Dataset lines
==========

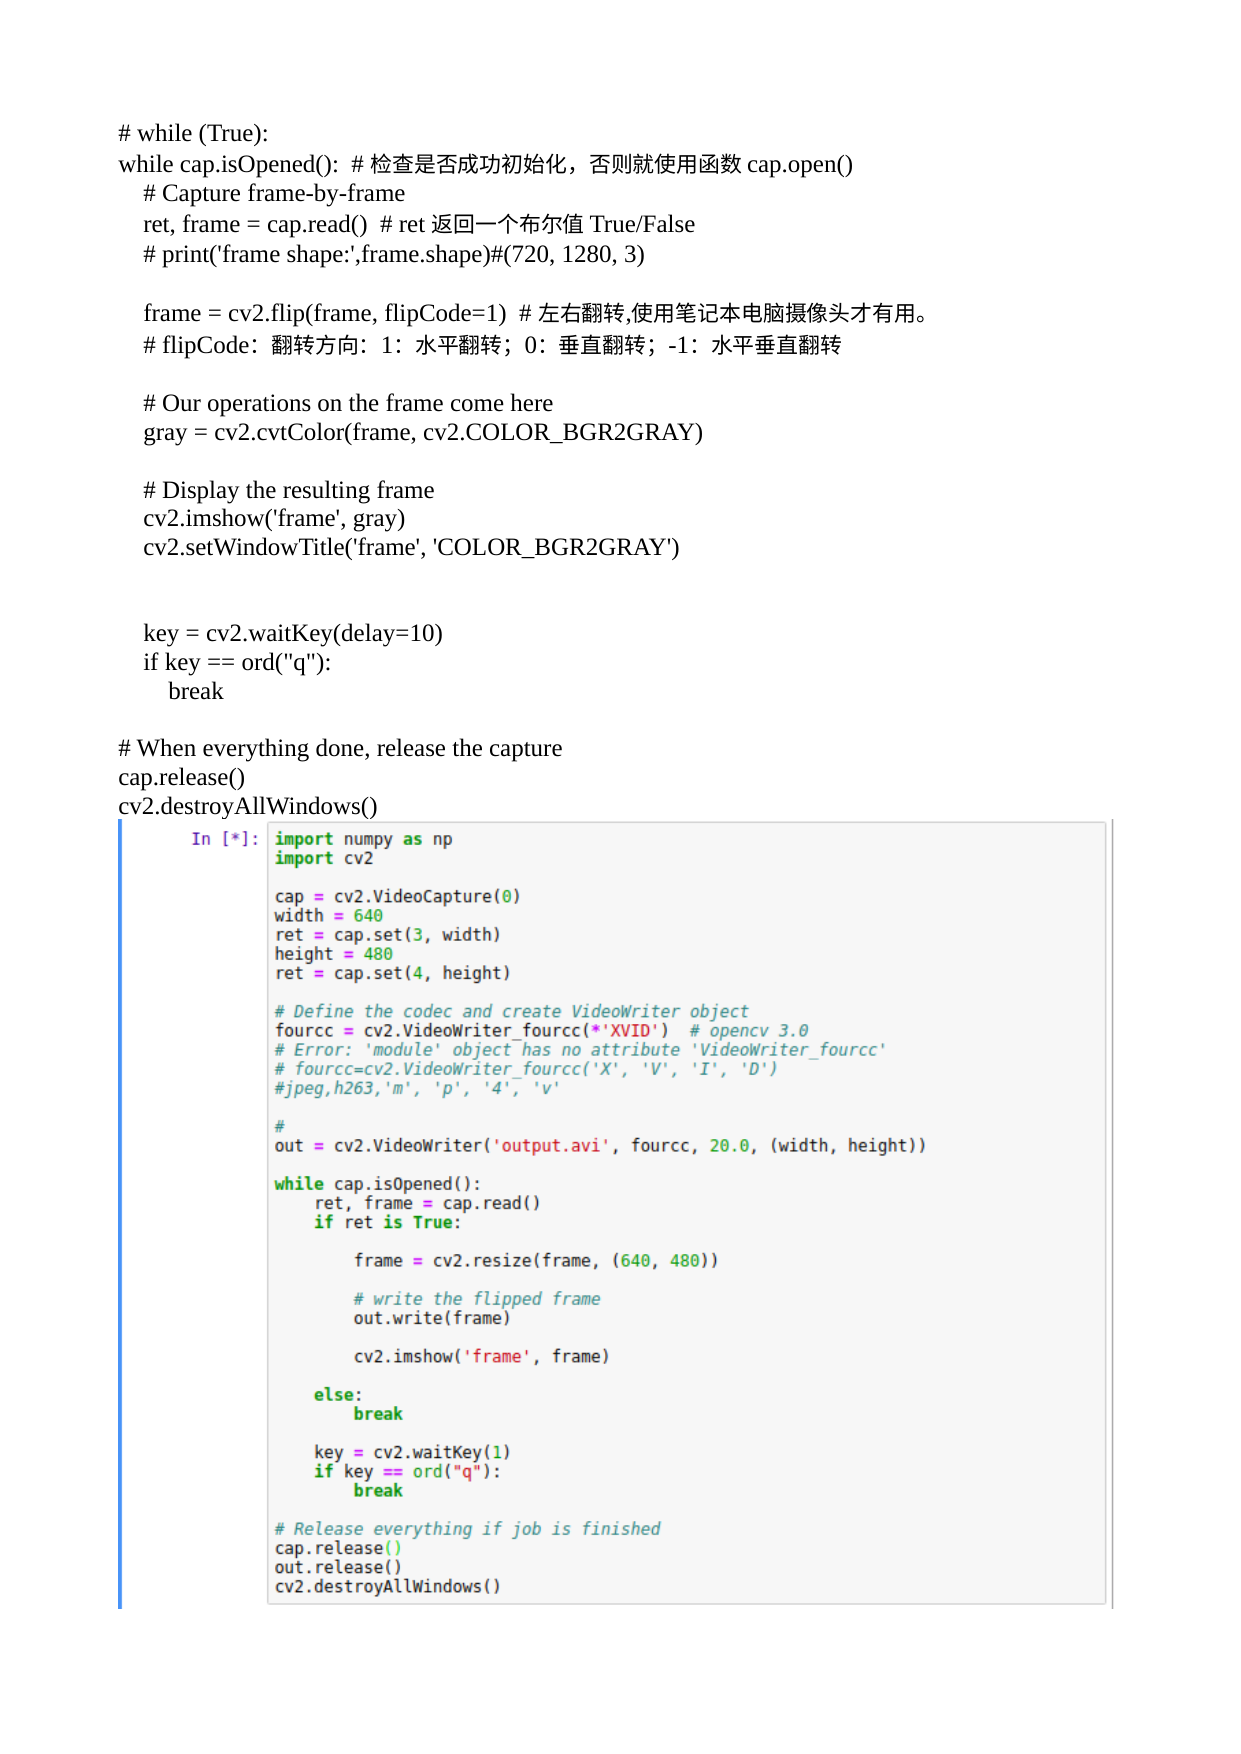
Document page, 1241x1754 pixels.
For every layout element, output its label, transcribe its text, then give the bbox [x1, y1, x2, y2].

text # Display the resulting frame [118, 475, 1122, 503]
text cap.release() [118, 762, 1122, 791]
text break [118, 676, 1122, 705]
text # print('frame shape:',frame.shape)#(720, 1280, 3) [118, 239, 1122, 268]
text cv2.setWindowTitle('frame', 'COLOR_BGR2GRAY') [118, 532, 1122, 561]
text frame = cv2.flip(frame, flipCode=1) # 左右翻转,使用笔记本电脑摄像头才有用。 [118, 296, 1122, 328]
text # flipCode：翻转方向：1：水平翻转；0：垂直翻转；-1：水平垂直翻转 [118, 328, 1122, 360]
text if key == ord("q"): [118, 647, 1122, 676]
text cv2.destroyAllWindows() [118, 791, 1122, 819]
text # while (True): [118, 118, 1122, 147]
text # Capture frame-by-frame [118, 178, 1122, 207]
text # Our operations on the frame come here [118, 388, 1122, 417]
text key = cv2.waitKey(delay=10) [118, 618, 1122, 647]
text gray = cv2.cvtColor(frame, cv2.COLOR_BGR2GRAY) [118, 417, 1122, 446]
text # When everything done, release the capture [118, 733, 1122, 762]
text ret, frame = cap.read() # ret 返回一个布尔值 True/False [118, 207, 1122, 239]
text while cap.isOpened(): # 检查是否成功初始化，否则就使用函数 cap.open() [118, 147, 1122, 178]
picture [118, 819, 1123, 1609]
text cv2.imshow('frame', gray) [118, 503, 1122, 532]
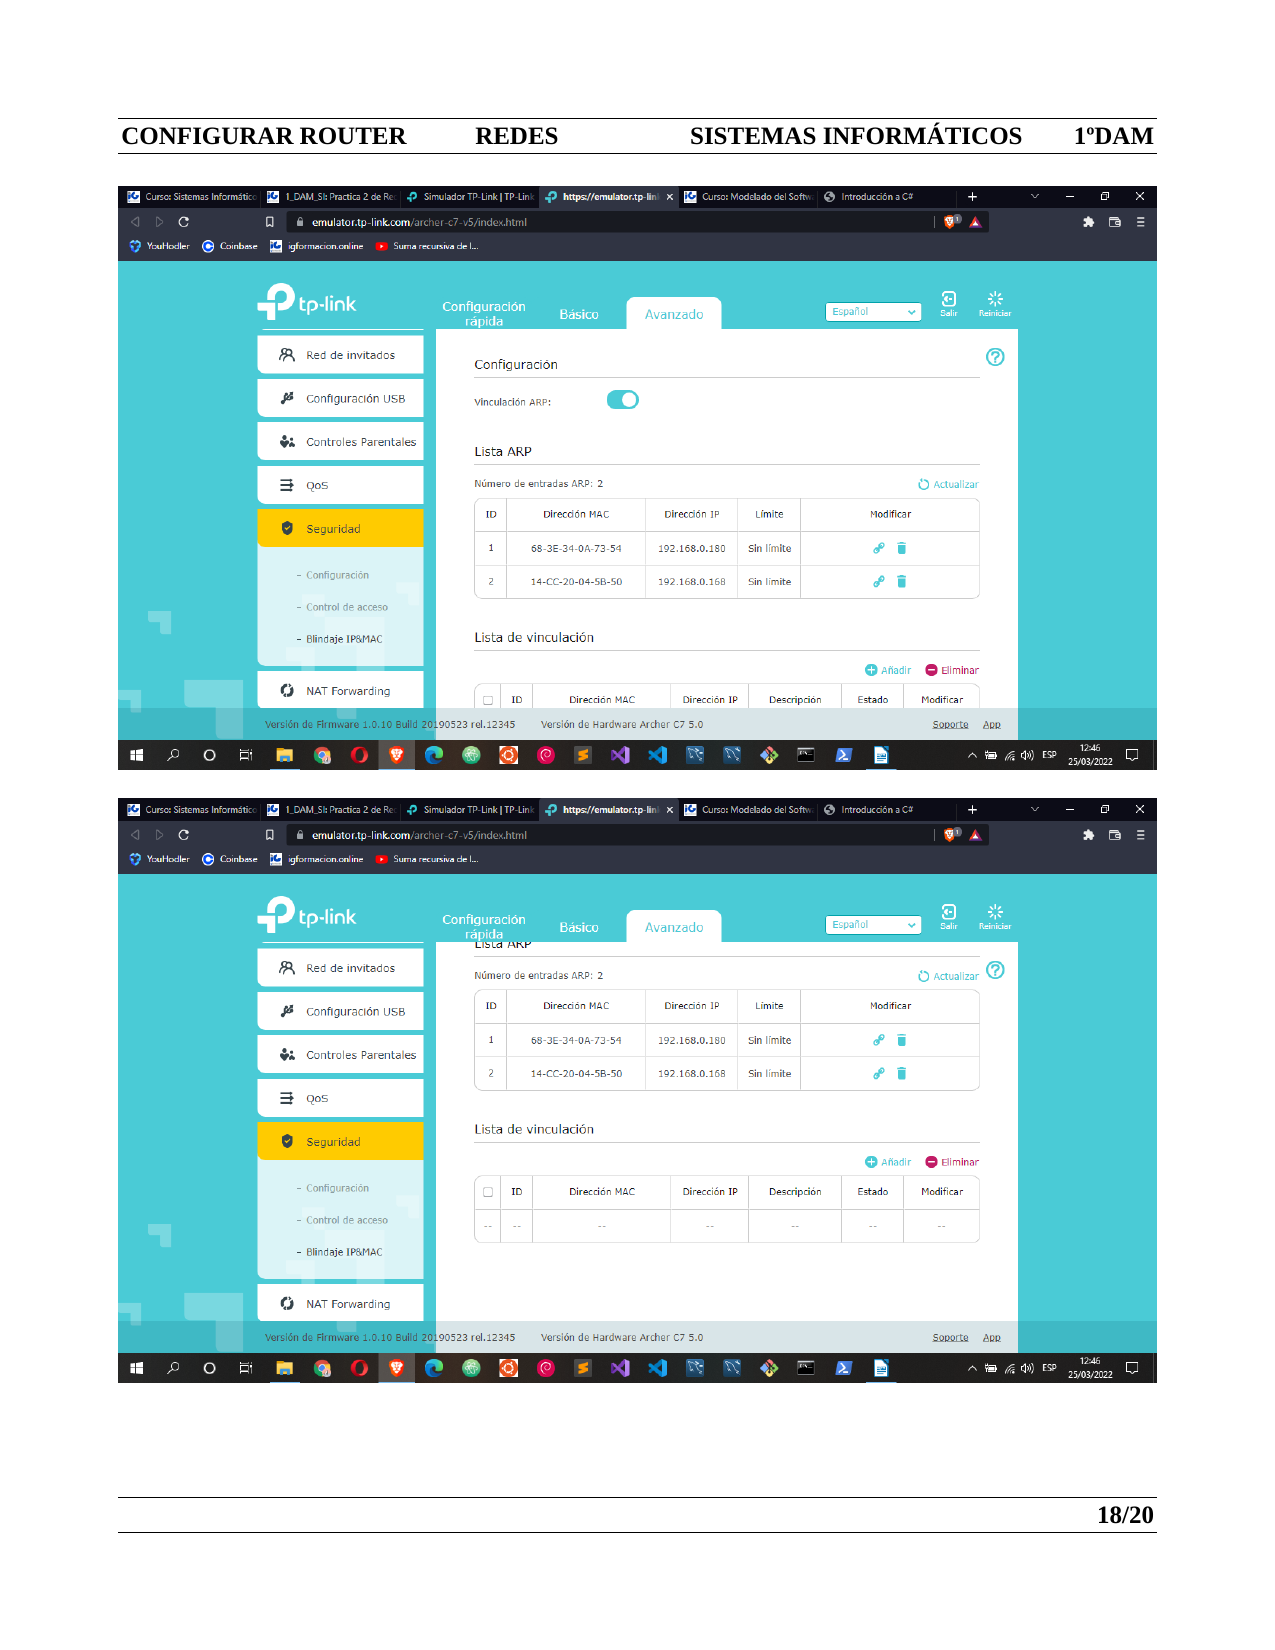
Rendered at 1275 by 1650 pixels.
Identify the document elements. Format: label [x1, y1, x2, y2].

picture [118, 186, 1157, 770]
picture [118, 798, 1157, 1383]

==========

What the exercise asks:
Copy all the lines above word for word, without the pictures.

Output for this task:
Document page, 1241x1754 pixels.
For every layout element, output its label, transcribe its text, then give the bbox [x1, y1, x2, y2].

text # Display the resulting frame [118, 475, 1122, 503]
text cap.release() [118, 762, 1122, 791]
text break [118, 676, 1122, 705]
text # print('frame shape:',frame.shape)#(720, 1280, 3) [118, 239, 1122, 268]
text cv2.setWindowTitle('frame', 'COLOR_BGR2GRAY') [118, 532, 1122, 561]
text frame = cv2.flip(frame, flipCode=1) # 左右翻转,使用笔记本电脑摄像头才有用。 [118, 296, 1122, 328]
text # flipCode：翻转方向：1：水平翻转；0：垂直翻转；-1：水平垂直翻转 [118, 328, 1122, 360]
text if key == ord("q"): [118, 647, 1122, 676]
text cv2.destroyAllWindows() [118, 791, 1122, 819]
text # while (True): [118, 118, 1122, 147]
text # Capture frame-by-frame [118, 178, 1122, 207]
text # Our operations on the frame come here [118, 388, 1122, 417]
text key = cv2.waitKey(delay=10) [118, 618, 1122, 647]
text gray = cv2.cvtColor(frame, cv2.COLOR_BGR2GRAY) [118, 417, 1122, 446]
text # When everything done, release the capture [118, 733, 1122, 762]
text ret, frame = cap.read() # ret 返回一个布尔值 True/False [118, 207, 1122, 239]
text while cap.isOpened(): # 检查是否成功初始化，否则就使用函数 cap.open() [118, 147, 1122, 178]
picture [118, 819, 1123, 1609]
text cv2.imshow('frame', gray) [118, 503, 1122, 532]
Rendered at 1275 by 1650 pixels.
Identify the document elements. Format: label [x1, y1, x2, y2].

picture [118, 186, 1157, 770]
picture [118, 798, 1157, 1383]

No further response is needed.